Luego están dos controladores "Radeones" con aceleración 3D, uno "a secas" y otro para las tarjetas HD, como la tuya.

 "ATI"

 "Radeones"

A este amigo que mencionaba, la composición gráfica no le funcionaba con el ATI y sí con el Radeon por esto de la aceleración gráfica por hardware, cosa que repito que no tengo ni idea de si tiene algúna importancia en Fluxbox, y en ese caso nada de lo que te estoy diciendo seguramente tenga mucha importancia, jaja, pero por lo que comentas la cosa parece venir por ahí.

No sé cómo anda la cosa en Gentoo con las versiones de los drivers estos, yo en principio indagaría por ahí, a ver si resulta que has instalado el Radeon en vez de Radeon HD; si estás seguro de que el Radeon que probaste era el que necesita tu tarjeta quizá sea cosa del xorg.conf. Se supone que las últimas versiones de Xorg deberían detectar automáticamente tu tarjeta y autoconfigurarse sin necesidad de un archivo xorg.conf (prueba a renombrarlo para que Xorg no encuentre ningún xorg.conf e intente la autoconfiguración), pero a veces falla. Yo que tú miraría en tu xorg.conf la sección que dice 'Section "Device"', en la línea "Driver" tienes que tener escrito el driver que quieres usar (y que evidentemente tienes que tener instalado). Si has estado probando con varios quizá tengas armado ahí un poco de lío. Además recuerdo que había dos o tres opciones más por si eso seguía fallando, algo como que había que indicarle en el xorg.conf que cargase el módulo "DRI" para habilitar el "Direct Rendering", y creo recordar que alguna cosilla más, pero de nuevo tengo que decir que estoy bastante pez en eso (uso Nvidia con el controlador privado, que configura todo él solito).

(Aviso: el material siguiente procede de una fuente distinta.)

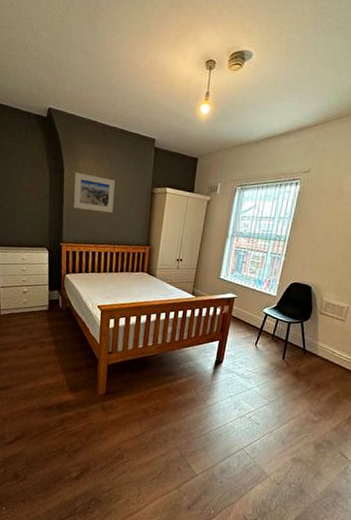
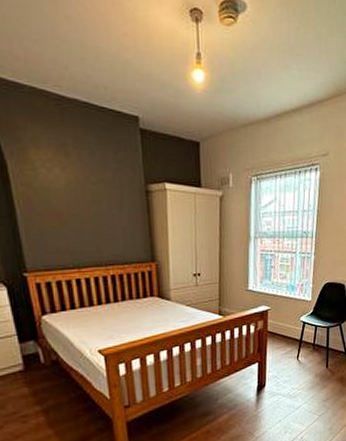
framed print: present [73,172,116,213] -> none [26,167,96,223]

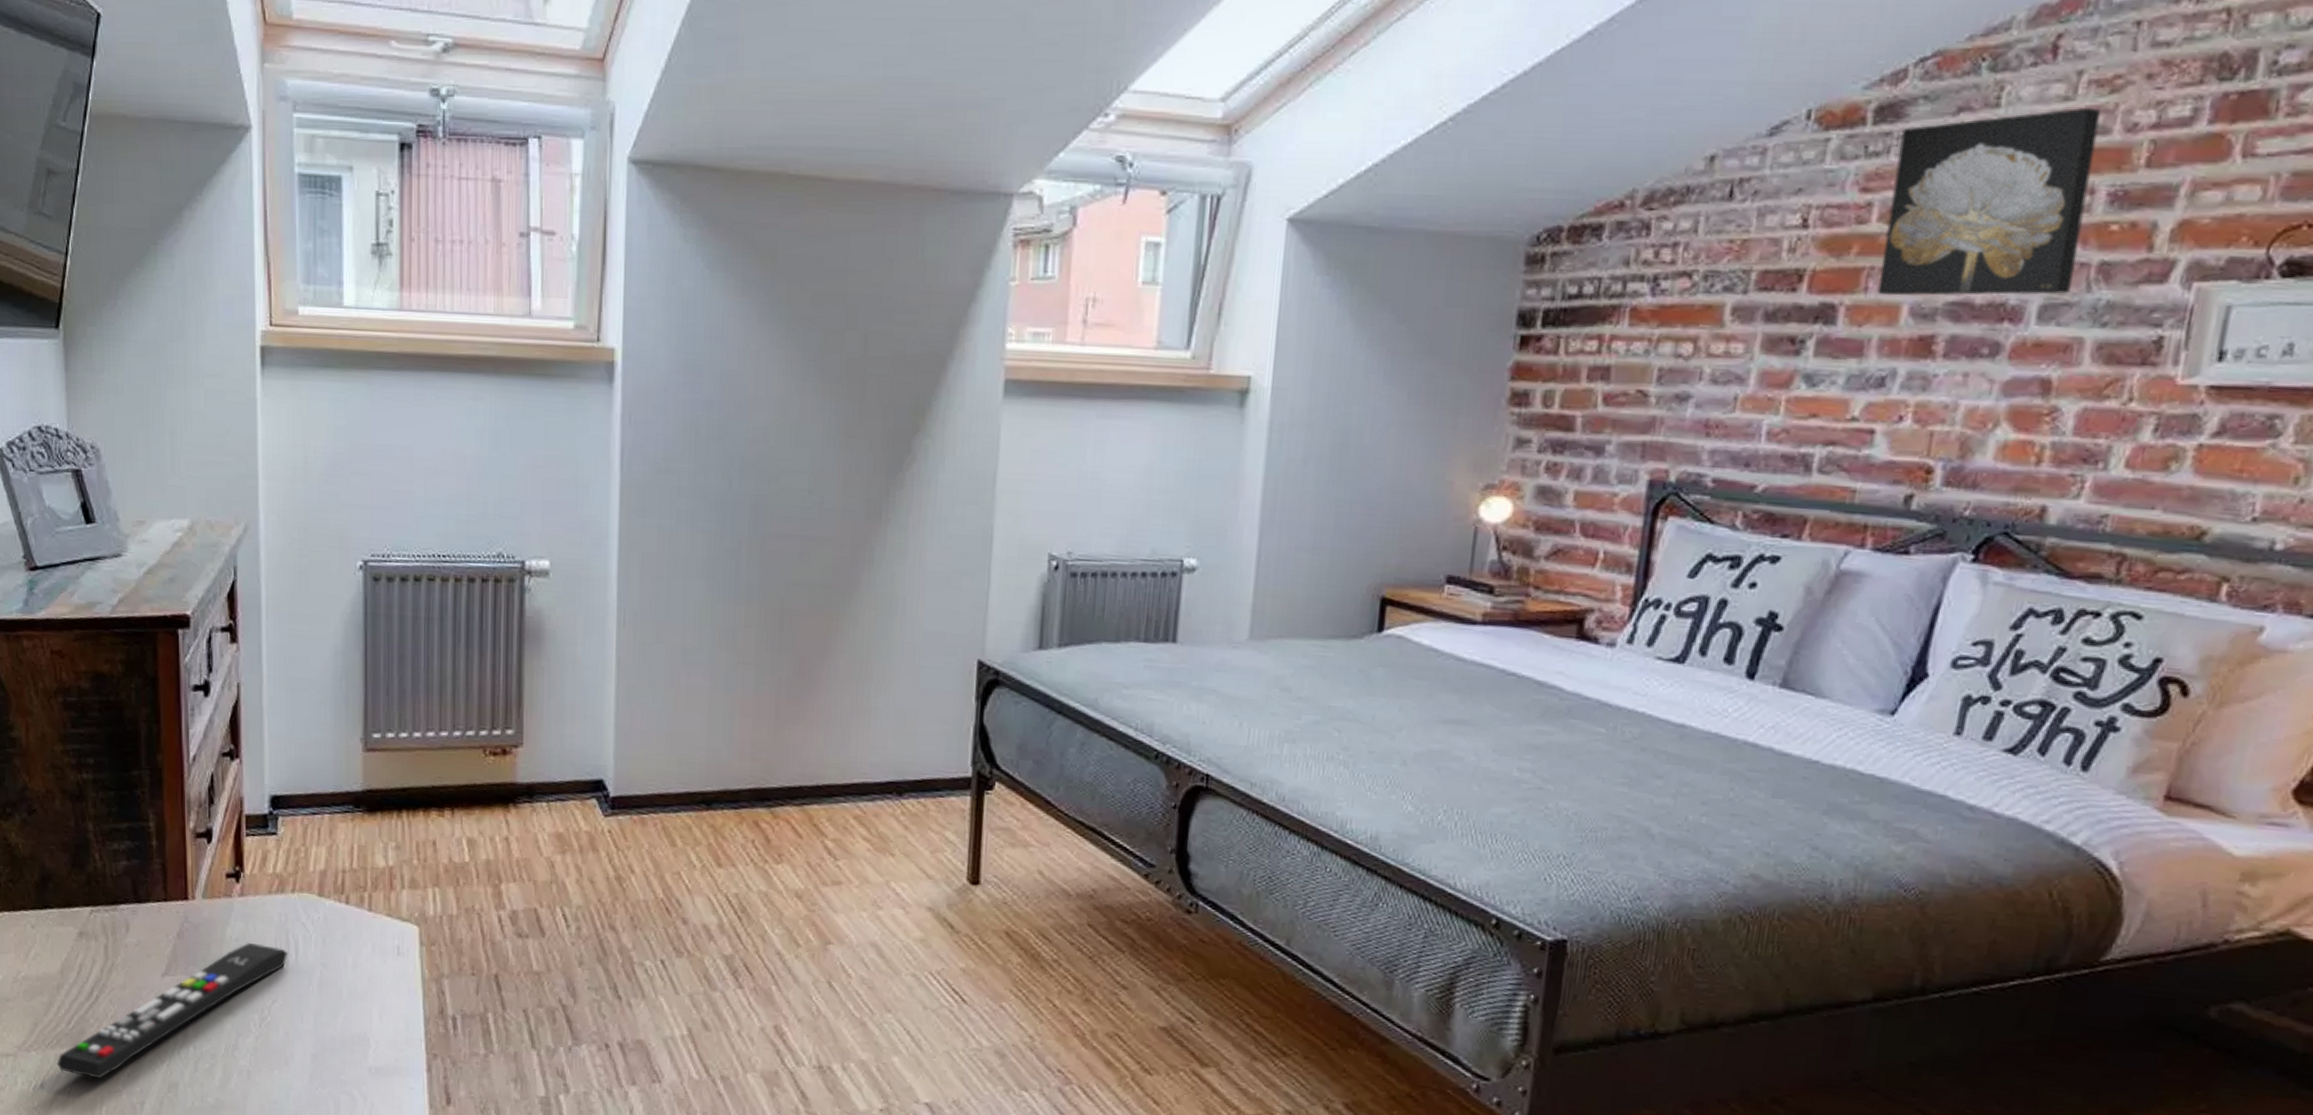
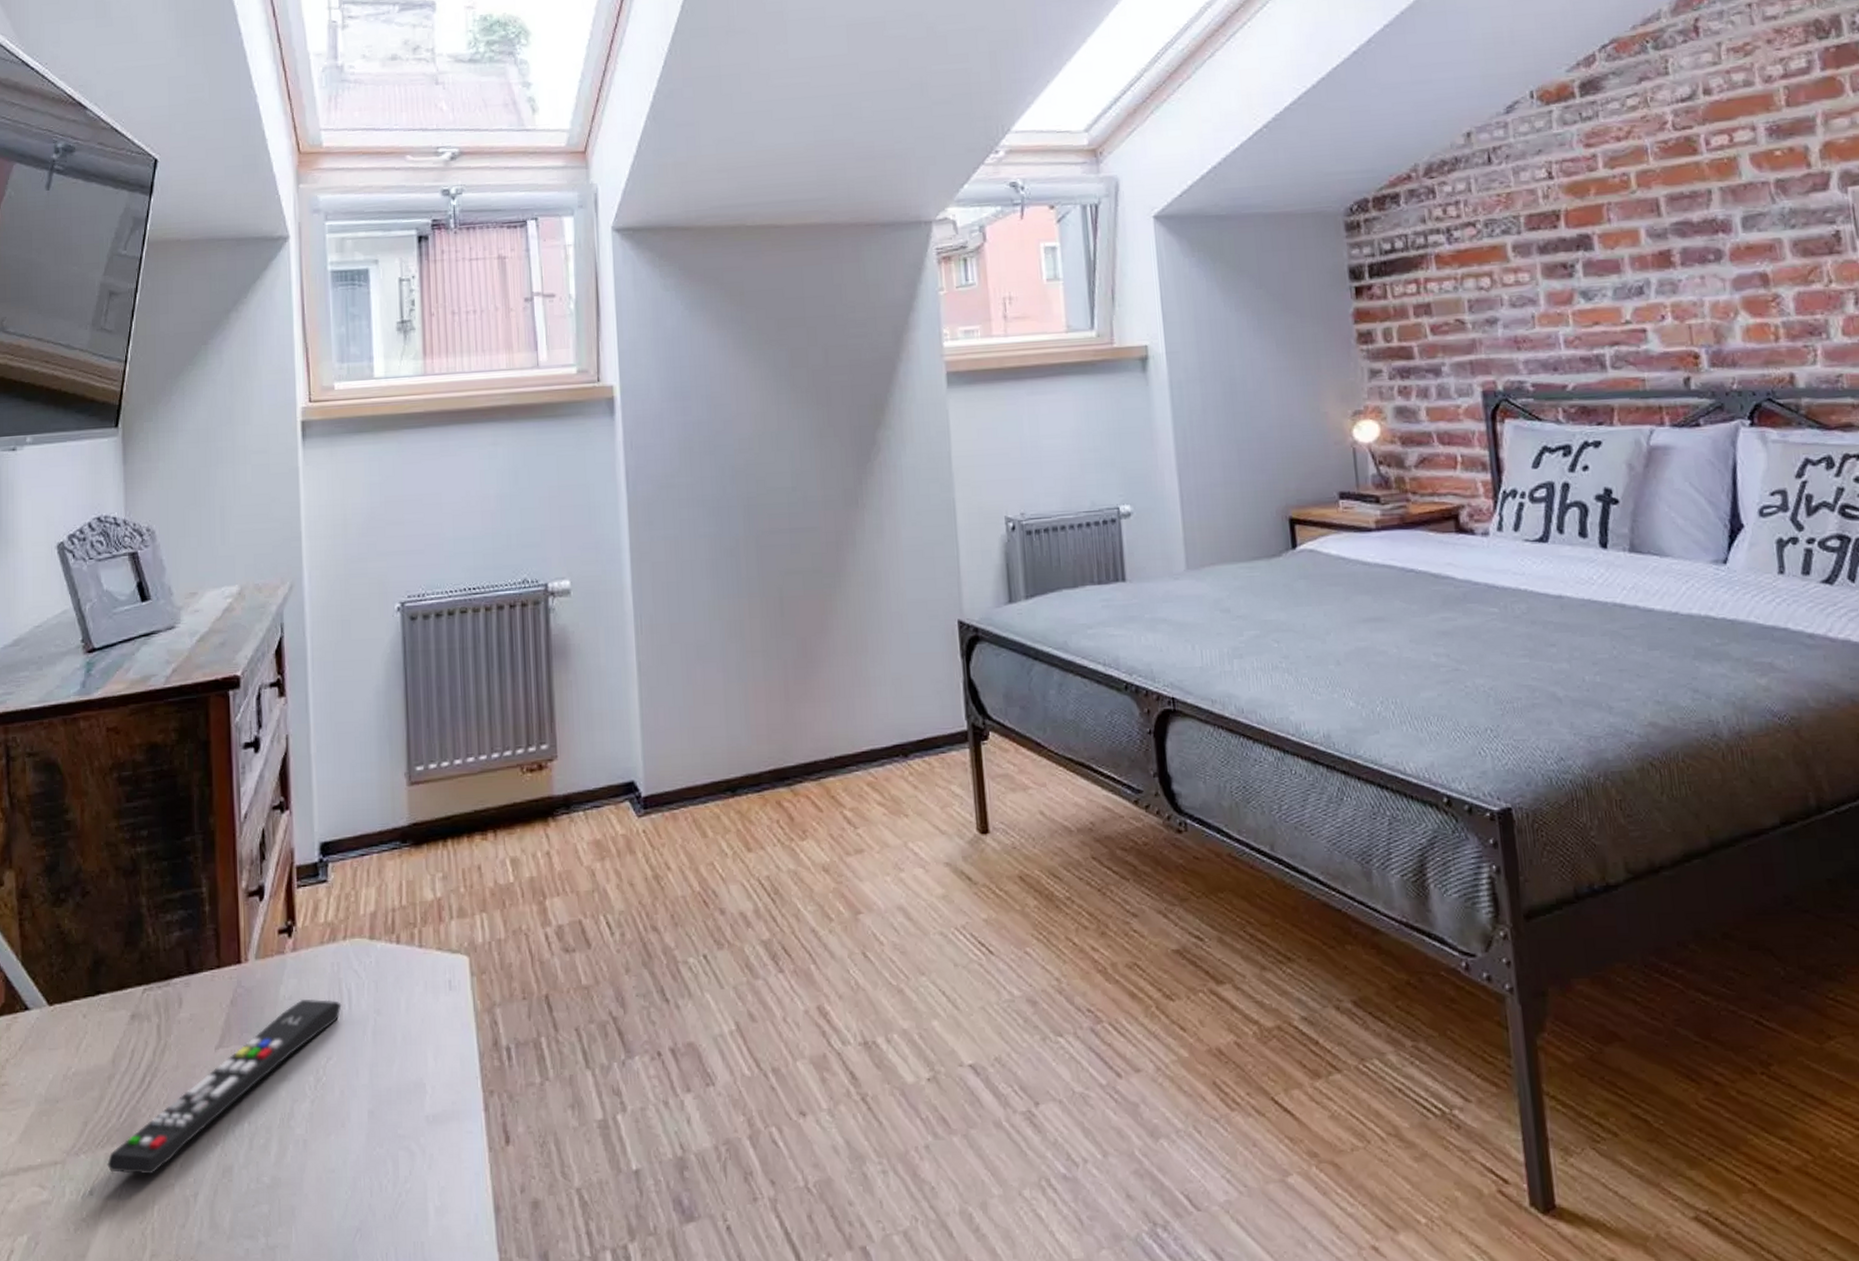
wall art: present [1877,108,2102,296] -> none [1603,68,1760,224]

En último caso si tu tarjeta no es muy antigua supongo que siempre puedes probar con el oficial de la web de ATI y que éste te autoconfigure el Xorg. Y si ni por esas funciona pues igual es que los mamones de ATI siguen pasando de los no windowsistas y siguen sin dar compatibilidad con las nuevas versiones de Xorg,   :Confused:  De todas formas yo antes de tirar la toalla consultaría en algún foro más, quizá en el foro americano te puedan dar más pistas.

Suerte.

::Edito::

A todas estas estoy dando por hecho que ese "calentón" sólo se produce cuando cargas las X, verdad? Es que si en consola también te pasa entonces no debería tener nada que ver con Xorg.

::Vuelvo a editar::

¿Dices que te sale que sí en "Direct Rendering"? Pero eso será con el controlador cerrado, no? porque 1500 cuadros/s no es señal de representación directa ni de coña. En todo caso si con el cerrado te salen casi 50.000 me juego el cuello a que el controlador abierto que has instalado no es el correcto para tu tarjeta, o como decía arriba tienes mal configurado el xorg.conf.

----------